Furthermore, models that are not purely diffusive for the turbulent fluxes could be of interest since the literature indicates that particle and heat transport in the plasma edge is in fact driven by radially propagating structures such as avalanches and blob filaments. They would rather induce intermittent convective/ballistic transport with a strong non-local character (Politzer et al. Reference Politzer, Austin, Gilmore, McKee, Rhodes, Yu, Doyle, Evans and Moyere2002; Garcia et al. Reference Garcia, Naulin, Nielsen and Rasmussen2006; Naulin Reference Naulin2007; Krasheninnikov, D'Ippolito & Myra Reference Krasheninnikov, D'Ippolito and Myra2008; Ghendrih et al. Reference Ghendrih, Ciraolo, Larmande, Sarazin, Tamain, Beyer, Chiavassa, Darmet, Garbet and Grandgirard2009; D'Ippolito, Myra & Zweben Reference D'Ippolito, Myra and Zweben2011). It might, however, be expected that a well-chosen diffusion model can give a reasonable approximation of the long time scale average particle flux caused by all the instantaneous filaments with high and low density structures moving respectively outward and inward in a seemingly random way. Note also that the models for the transport coefficients do not need to use local quantities only. The transport of $k_{E}$ introduces a non-local effect in the mean-field model for example.
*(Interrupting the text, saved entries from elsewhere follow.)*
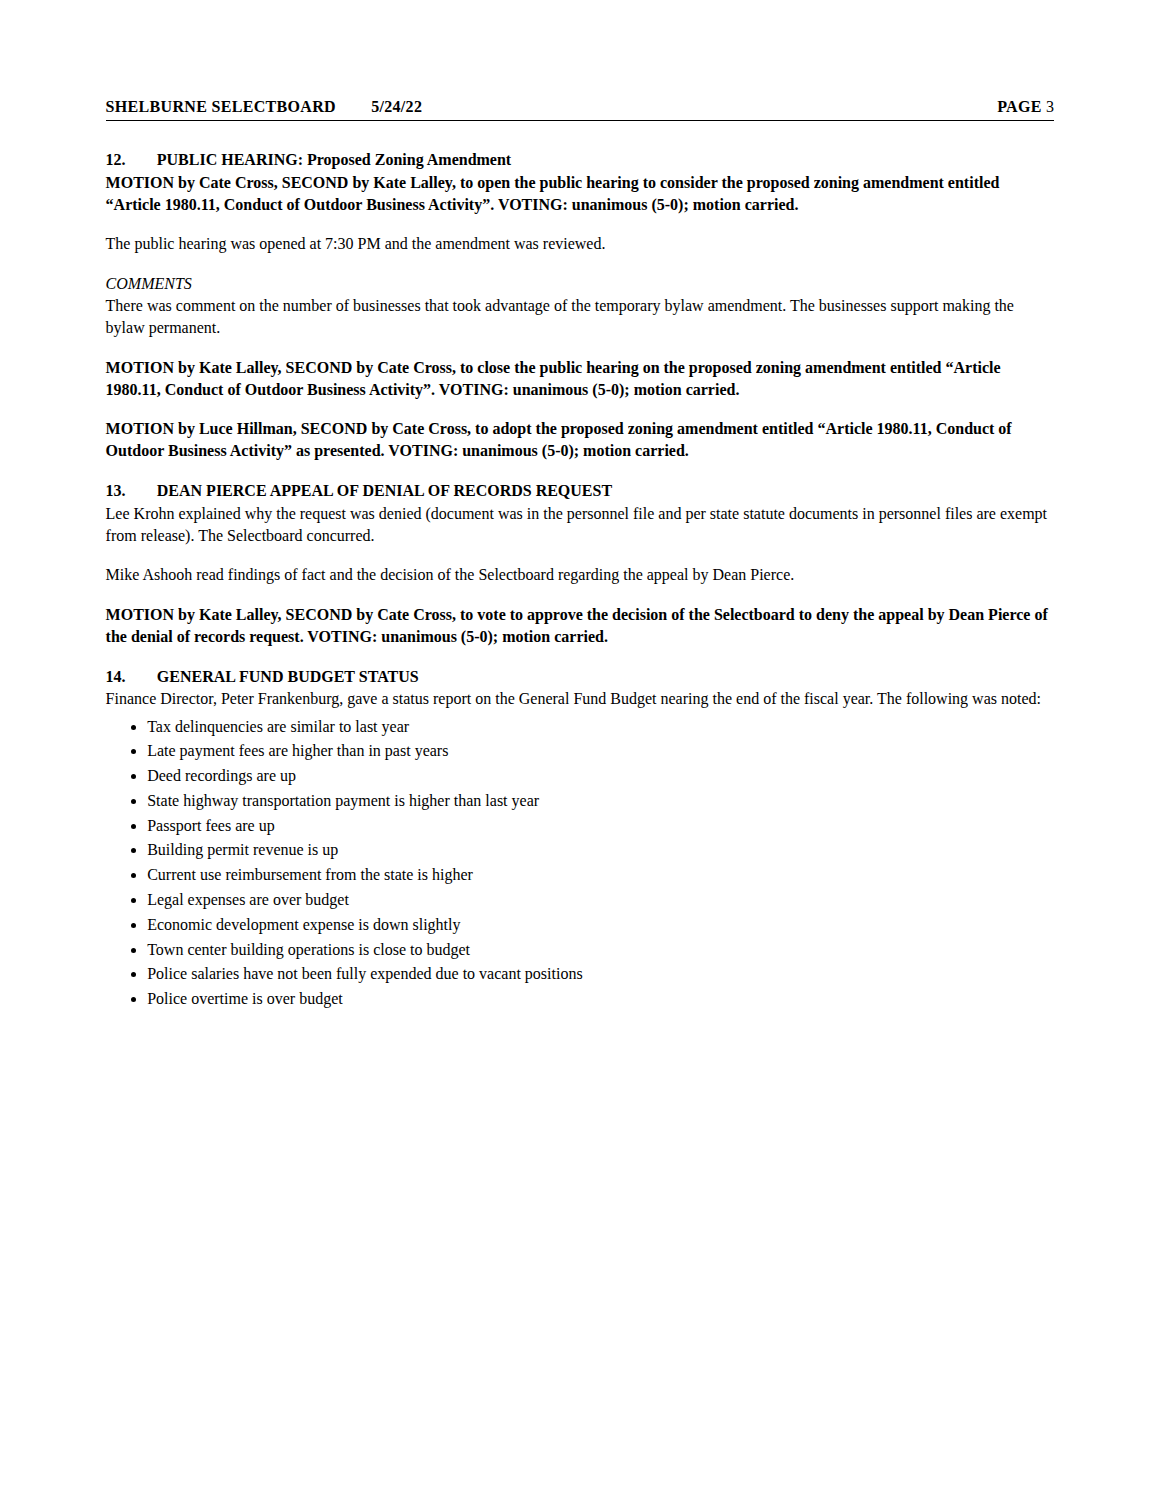SHELBURNE SELECTBOARD 5/24/22 PAGE 3
12. PUBLIC HEARING: Proposed Zoning Amendment
MOTION by Cate Cross, SECOND by Kate Lalley, to open the public hearing to consider the proposed zoning amendment entitled “Article 1980.11, Conduct of Outdoor Business Activity”. VOTING: unanimous (5-0); motion carried.
The public hearing was opened at 7:30 PM and the amendment was reviewed.
COMMENTS
There was comment on the number of businesses that took advantage of the temporary bylaw amendment. The businesses support making the bylaw permanent.
MOTION by Kate Lalley, SECOND by Cate Cross, to close the public hearing on the proposed zoning amendment entitled “Article 1980.11, Conduct of Outdoor Business Activity”. VOTING: unanimous (5-0); motion carried.
MOTION by Luce Hillman, SECOND by Cate Cross, to adopt the proposed zoning amendment entitled “Article 1980.11, Conduct of Outdoor Business Activity” as presented. VOTING: unanimous (5-0); motion carried.
13. DEAN PIERCE APPEAL OF DENIAL OF RECORDS REQUEST
Lee Krohn explained why the request was denied (document was in the personnel file and per state statute documents in personnel files are exempt from release). The Selectboard concurred.
Mike Ashooh read findings of fact and the decision of the Selectboard regarding the appeal by Dean Pierce.
MOTION by Kate Lalley, SECOND by Cate Cross, to vote to approve the decision of the Selectboard to deny the appeal by Dean Pierce of the denial of records request. VOTING: unanimous (5-0); motion carried.
14. GENERAL FUND BUDGET STATUS
Finance Director, Peter Frankenburg, gave a status report on the General Fund Budget nearing the end of the fiscal year. The following was noted:
Tax delinquencies are similar to last year
Late payment fees are higher than in past years
Deed recordings are up
State highway transportation payment is higher than last year
Passport fees are up
Building permit revenue is up
Current use reimbursement from the state is higher
Legal expenses are over budget
Economic development expense is down slightly
Town center building operations is close to budget
Police salaries have not been fully expended due to vacant positions
Police overtime is over budget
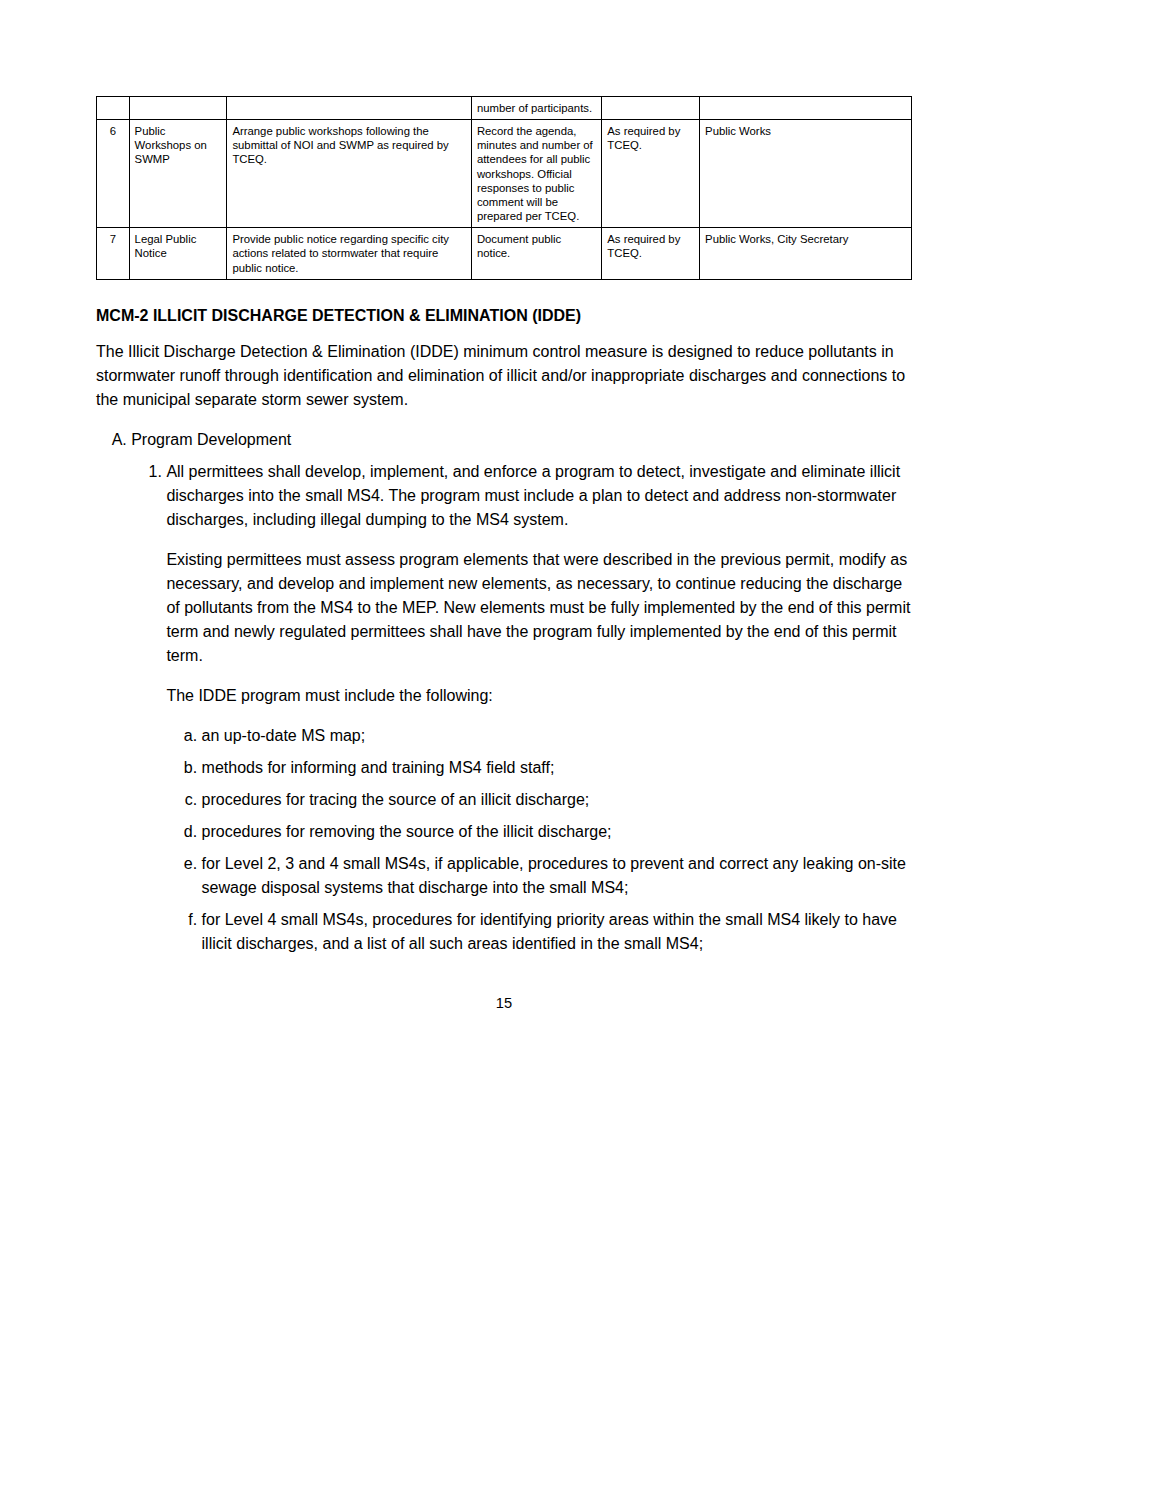| | | | number of participants. | | |
| 6 | Public Workshops on SWMP | Arrange public workshops following the submittal of NOI and SWMP as required by TCEQ. | Record the agenda, minutes and number of attendees for all public workshops. Official responses to public comment will be prepared per TCEQ. | As required by TCEQ. | Public Works |
| 7 | Legal Public Notice | Provide public notice regarding specific city actions related to stormwater that require public notice. | Document public notice. | As required by TCEQ. | Public Works, City Secretary |
MCM-2 ILLICIT DISCHARGE DETECTION & ELIMINATION (IDDE)
The Illicit Discharge Detection & Elimination (IDDE) minimum control measure is designed to reduce pollutants in stormwater runoff through identification and elimination of illicit and/or inappropriate discharges and connections to the municipal separate storm sewer system.
Program Development
All permittees shall develop, implement, and enforce a program to detect, investigate and eliminate illicit discharges into the small MS4. The program must include a plan to detect and address non-stormwater discharges, including illegal dumping to the MS4 system.
Existing permittees must assess program elements that were described in the previous permit, modify as necessary, and develop and implement new elements, as necessary, to continue reducing the discharge of pollutants from the MS4 to the MEP. New elements must be fully implemented by the end of this permit term and newly regulated permittees shall have the program fully implemented by the end of this permit term.
The IDDE program must include the following:
an up-to-date MS map;
methods for informing and training MS4 field staff;
procedures for tracing the source of an illicit discharge;
procedures for removing the source of the illicit discharge;
for Level 2, 3 and 4 small MS4s, if applicable, procedures to prevent and correct any leaking on-site sewage disposal systems that discharge into the small MS4;
for Level 4 small MS4s, procedures for identifying priority areas within the small MS4 likely to have illicit discharges, and a list of all such areas identified in the small MS4;
15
This transport allows turbulent kinetic energy created in one location to increase turbulent transport in another.

Hence, it is expected that a basic scaling between the transport coefficients and well-chosen quantifiers of the turbulence can be used to get an idea of the characteristics of the transport. It has indeed been proven in earlier work (Coosemans et al. Reference Coosemans, Dekeyser and Baelmans2020, Reference Coosemans, Dekeyser and Baelmans2021b, Reference Coosemans, Dekeyser and Baelmans2022) that such models can provide very accurate predictions for particular regimes such as electrostatic interchange-dominated $E\times B$ turbulence in a sheath-connected SOL.